Thursday, July 22, 2010

Why a duck?

This is an image of Kelsey steering an amphibious landing vehicle - a DUKW.  Chattanooga Duck use only the WWII GMC DUKWs on their tours.  We were told that many like touring companies use replica's of the DUKW - not these guys.

The DUKW saw action in all theaters of World War II and Korea as a ship-to-shore transporter of soldiers and supplies. DUKWs proved to be critical to the even flow of supplies from ship to shore.

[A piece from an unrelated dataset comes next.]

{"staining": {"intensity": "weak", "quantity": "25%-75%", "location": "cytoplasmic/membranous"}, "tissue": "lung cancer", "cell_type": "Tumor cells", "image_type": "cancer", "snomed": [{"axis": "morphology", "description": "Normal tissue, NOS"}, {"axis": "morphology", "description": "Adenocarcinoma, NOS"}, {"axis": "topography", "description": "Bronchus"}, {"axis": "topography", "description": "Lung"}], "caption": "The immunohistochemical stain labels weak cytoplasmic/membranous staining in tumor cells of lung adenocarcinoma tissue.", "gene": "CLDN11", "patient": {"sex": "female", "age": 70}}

The initial intent was to develop a lighter vehicle that could ferry supplies from ships anchored offshore and drive right up over the beach to support the supply lines.  The DUKW's were used in all theater's of war during WWII as well as in Korea.  It's a great experience learning about history as you're riding history.
The captain of the 'Daffy Dukw' was kind enough to let our 7 year old take the wheel as we circled around Madellan Island.  This was our second tour aboard a Chattanooga Duck.  The first time was when Katie was little.  We wanted Kelsey to have the same experience that Katie did.  Both times, the captains were knowledgeable about the history of the craft, and the history of Chattanooga on and off land.  It's also nice to have a tour guide with a sharp sense of humor.
Above is an image that Gina took just prior to the Captain asking his passengers if we wanted to do this slow or fast.  We of course all said, "FAST!"  That was the only fast thing about the tour.  DUKWs don't go that fast in water.  That's why so many who had the privilege of riding them under fire during WWII called them 'Sitting Ducks'.  We were told that all of the DUKWs found in the U.S. never saw combat.  No one was fond of them and so they did not make it back state-side after the war.  All the GMC DUKWs found in the U.S. today never left America.